Investing in the stock market

Stock markets, as we know, rise and fall, at times dramatically.

Nonetheless, historically there has been no better way to make your money grow, with average yearly increases over the 20th century – of around 11%. The key word here is average.

That century includes horrors like the Wall Street crash of 1929, Black Monday and the dotcom crash.

It also includes periods of sustained growth, Bull markets. These included almost the whole of the 1990s, and a strong run from 2003 to 2008.

The bear markets, when share prices fall, are shorter lived. We had a bear market between 2000 and 2002, in the wake of the dotcom boom.

More frightening for investors are the dramatic crashes. On Black Monday, in 1987, it lost a quarter in just a few hours.

Close up, the falls look a terrifying rollercoaster ride. From a distance they appear merely ‘corrections’ in an upward climb.

An investor who held tight through Black Monday saw shares back to their previous level a year later.

So we know shares beat other investments over time. We have seen spectacular rises in property in the last decade but that’s changing.

Since the 1950s, UK property has risen 3% a year on average, shares 11%. We know that most managed funds, such as unit trusts, will only match the market at best. To outperform the market you need to do it yourself.

If you’re going to pick stocks though, you need to learn your stuff.

Rule 1 is research. The more you learn about the companies or sectors you specialise in, the better you’ll become.

You need to be able to read and understand their balance sheets. Otherwise you might as well join the mug punters in the bookies, putting your money on a horse because you like the name.

So although you might eventually develop a supernatural sense for rises and falls – don’t count on it just yet.

There are thousands of companies, on a growing number of stock markets (several in London alone). It’s an idea to trade on what you know.

If you’ve knowledge of software, sugar beet or mortgage broking, then research companies in those areas.

You also need a clear strategy on when to buy and sell your shares – otherwise you risk getting blown all over the place.

Share price falls and surges aren’t to do with a thousand brokers coolly making rational decisions – many of them are panicking or getting overexcited – following the herd.

Remember too that just because a share falls it doesn’t mean it’s a dog. If you’re still convinced a certain stock is sound, it can make sense to buck the trend.

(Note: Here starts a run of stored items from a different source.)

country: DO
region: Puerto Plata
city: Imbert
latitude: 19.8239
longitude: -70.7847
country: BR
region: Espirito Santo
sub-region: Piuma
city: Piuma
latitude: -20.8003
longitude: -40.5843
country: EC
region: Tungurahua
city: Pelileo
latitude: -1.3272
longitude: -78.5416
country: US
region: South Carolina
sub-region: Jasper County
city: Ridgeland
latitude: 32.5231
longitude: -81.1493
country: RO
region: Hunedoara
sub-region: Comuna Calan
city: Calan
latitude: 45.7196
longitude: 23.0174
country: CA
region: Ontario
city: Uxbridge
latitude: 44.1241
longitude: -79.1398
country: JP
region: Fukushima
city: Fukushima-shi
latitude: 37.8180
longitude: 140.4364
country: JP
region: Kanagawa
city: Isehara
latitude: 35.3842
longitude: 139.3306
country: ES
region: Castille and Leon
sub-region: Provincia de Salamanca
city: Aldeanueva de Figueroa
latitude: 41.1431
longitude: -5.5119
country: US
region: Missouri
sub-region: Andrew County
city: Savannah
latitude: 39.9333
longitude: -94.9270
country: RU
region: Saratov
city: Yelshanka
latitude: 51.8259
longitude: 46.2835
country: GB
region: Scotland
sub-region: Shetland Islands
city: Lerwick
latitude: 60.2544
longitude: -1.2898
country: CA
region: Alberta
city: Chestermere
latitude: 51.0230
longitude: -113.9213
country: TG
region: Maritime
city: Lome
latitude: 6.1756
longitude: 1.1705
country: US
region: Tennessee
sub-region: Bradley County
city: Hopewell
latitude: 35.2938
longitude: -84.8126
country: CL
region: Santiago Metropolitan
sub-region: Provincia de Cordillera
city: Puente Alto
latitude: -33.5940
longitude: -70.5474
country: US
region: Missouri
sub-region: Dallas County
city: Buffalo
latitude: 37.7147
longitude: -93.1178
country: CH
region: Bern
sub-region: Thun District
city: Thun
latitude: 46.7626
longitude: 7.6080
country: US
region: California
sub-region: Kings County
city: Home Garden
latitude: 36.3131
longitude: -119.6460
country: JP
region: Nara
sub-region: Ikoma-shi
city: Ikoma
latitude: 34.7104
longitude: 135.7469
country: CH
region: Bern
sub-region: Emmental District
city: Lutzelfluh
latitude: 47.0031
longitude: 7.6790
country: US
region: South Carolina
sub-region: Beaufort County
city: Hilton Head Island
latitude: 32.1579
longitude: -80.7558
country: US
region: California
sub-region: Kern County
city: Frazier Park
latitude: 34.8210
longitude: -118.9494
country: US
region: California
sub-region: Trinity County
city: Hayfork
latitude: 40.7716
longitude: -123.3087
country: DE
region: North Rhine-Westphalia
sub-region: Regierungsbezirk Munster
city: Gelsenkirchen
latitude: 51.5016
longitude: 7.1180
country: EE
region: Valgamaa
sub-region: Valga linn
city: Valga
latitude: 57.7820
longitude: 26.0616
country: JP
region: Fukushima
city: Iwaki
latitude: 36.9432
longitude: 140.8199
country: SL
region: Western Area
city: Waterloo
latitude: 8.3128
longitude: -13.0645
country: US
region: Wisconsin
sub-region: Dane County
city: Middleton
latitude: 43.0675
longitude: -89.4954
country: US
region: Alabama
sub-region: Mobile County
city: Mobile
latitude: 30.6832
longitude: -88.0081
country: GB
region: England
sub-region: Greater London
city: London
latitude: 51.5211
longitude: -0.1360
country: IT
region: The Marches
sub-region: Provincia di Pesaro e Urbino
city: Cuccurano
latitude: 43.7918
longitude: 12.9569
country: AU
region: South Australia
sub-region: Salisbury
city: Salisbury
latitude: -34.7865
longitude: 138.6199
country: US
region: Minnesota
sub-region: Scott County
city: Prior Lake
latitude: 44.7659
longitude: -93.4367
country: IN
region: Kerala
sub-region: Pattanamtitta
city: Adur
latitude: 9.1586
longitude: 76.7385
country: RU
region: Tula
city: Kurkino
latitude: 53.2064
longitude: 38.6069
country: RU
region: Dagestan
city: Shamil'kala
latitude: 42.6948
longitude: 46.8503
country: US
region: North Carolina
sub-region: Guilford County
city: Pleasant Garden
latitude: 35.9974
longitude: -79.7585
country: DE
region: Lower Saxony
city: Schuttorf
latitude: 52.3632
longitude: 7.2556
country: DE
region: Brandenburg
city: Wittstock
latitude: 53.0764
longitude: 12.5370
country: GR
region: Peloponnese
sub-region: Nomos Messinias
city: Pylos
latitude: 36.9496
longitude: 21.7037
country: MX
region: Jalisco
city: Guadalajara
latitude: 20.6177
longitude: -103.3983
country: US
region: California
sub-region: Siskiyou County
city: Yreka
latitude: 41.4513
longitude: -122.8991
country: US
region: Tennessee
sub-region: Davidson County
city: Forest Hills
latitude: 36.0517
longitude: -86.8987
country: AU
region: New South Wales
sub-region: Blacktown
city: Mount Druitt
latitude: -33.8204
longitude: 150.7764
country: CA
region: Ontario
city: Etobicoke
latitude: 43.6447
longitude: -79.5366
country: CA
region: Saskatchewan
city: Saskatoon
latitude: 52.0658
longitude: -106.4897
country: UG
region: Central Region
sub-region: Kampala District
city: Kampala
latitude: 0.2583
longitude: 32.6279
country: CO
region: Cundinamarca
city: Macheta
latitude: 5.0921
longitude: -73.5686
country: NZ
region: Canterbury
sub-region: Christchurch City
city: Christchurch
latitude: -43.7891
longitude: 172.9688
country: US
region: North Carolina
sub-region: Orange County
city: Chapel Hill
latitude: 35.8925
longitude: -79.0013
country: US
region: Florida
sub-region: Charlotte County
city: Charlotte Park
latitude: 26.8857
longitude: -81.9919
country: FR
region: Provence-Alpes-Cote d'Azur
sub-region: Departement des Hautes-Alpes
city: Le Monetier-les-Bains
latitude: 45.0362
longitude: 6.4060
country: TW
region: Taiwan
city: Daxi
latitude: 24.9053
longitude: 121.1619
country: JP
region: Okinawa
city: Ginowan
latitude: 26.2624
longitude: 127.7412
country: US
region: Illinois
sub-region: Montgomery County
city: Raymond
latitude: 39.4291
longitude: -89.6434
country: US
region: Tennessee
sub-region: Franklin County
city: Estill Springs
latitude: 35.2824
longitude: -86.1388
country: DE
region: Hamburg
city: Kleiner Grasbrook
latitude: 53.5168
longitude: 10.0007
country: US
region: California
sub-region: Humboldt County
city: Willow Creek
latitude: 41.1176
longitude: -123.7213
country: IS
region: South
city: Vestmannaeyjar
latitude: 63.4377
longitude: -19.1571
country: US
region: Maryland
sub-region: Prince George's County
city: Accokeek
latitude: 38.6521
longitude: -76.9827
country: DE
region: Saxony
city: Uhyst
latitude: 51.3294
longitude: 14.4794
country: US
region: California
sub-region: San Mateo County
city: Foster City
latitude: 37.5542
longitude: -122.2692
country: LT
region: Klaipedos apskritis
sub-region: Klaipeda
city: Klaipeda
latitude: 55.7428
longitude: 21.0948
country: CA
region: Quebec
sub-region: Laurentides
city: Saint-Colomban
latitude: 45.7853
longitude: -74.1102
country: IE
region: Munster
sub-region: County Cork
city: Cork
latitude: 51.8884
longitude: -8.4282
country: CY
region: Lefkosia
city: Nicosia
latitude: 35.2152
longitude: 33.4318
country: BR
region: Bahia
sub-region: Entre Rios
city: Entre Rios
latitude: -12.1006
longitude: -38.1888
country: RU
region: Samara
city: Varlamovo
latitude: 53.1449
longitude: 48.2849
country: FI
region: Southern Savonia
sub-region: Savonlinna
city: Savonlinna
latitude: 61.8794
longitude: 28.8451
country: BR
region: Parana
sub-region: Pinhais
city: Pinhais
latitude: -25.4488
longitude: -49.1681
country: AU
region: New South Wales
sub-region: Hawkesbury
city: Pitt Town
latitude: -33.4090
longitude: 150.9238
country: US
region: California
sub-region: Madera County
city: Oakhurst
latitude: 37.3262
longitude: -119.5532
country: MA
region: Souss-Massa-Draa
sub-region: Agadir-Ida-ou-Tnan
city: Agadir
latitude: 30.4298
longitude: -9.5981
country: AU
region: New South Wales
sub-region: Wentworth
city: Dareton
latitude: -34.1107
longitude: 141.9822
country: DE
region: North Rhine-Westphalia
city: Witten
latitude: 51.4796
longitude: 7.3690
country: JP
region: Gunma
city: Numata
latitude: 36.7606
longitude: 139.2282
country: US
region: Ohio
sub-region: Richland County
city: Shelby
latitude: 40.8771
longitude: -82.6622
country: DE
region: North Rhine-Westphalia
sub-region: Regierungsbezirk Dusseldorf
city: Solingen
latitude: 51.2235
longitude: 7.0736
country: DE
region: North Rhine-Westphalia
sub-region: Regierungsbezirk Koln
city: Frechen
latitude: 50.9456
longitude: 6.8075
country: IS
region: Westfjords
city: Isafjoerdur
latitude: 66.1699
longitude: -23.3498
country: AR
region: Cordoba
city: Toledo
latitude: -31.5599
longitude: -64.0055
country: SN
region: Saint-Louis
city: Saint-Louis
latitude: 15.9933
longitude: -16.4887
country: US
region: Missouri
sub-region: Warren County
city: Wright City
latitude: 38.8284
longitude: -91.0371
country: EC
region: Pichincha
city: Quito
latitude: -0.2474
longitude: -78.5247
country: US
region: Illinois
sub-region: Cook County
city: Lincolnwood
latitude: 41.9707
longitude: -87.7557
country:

It also means you buy cheap. Think about it. If you do what everyone else does, then you might as well invest in a tracker fund. It’s a lot less time and work.

You need to understand what a company’s share price means. You’re going to need to read company reports.

If this sounds dull, then going it alone isn’t for you. But remember top investors don’t rely on inside information (that would be illegal) but on information gleaned from assiduous reading of published data.

That doesn’t mean City-style number crunching on super computers – just a brain and a pair of reading glasses.

Back to your strategy. You need to ascertain the value of a share. ‘Cheap’ alone isn’t good enough.

Classic measures include price/earnings ratio, earnings per share and price to earnings. What investors call FUNDAMENTALS.

You’ll be picking a smaller number of shares than the big funds. That means your ride will be rockier – one share losing 30% of its value overnight can make your portfolio look very sickly.

Can you cope with the rollercoaster, AND hold your nerve that you know what you’re doing?

It’s a long game. You might do all the homework and STILL underperform the market and the fund managers.

Conversely, if you do well, don’t get carried away. Anyone can look good in a rising market. And ask yourself … are your shares possibly now OVERVALUED?

Finally, although you want to stick to your strategy, be open minded.

Learn! If your stocks aren’t performing, you need to be honest with yourself. It’s not the stocks’ fault, it’s your fault.

Ask yourself what went wrong and why? Did you do your homework? Can you take that setback as a useful lesson?

And if you need inspiration, look at not just the Warren Buffets, but the thousands of small investors who make a good living and get immense satisfaction by outperforming the pros. It can be a scary ride but an exhilarating one.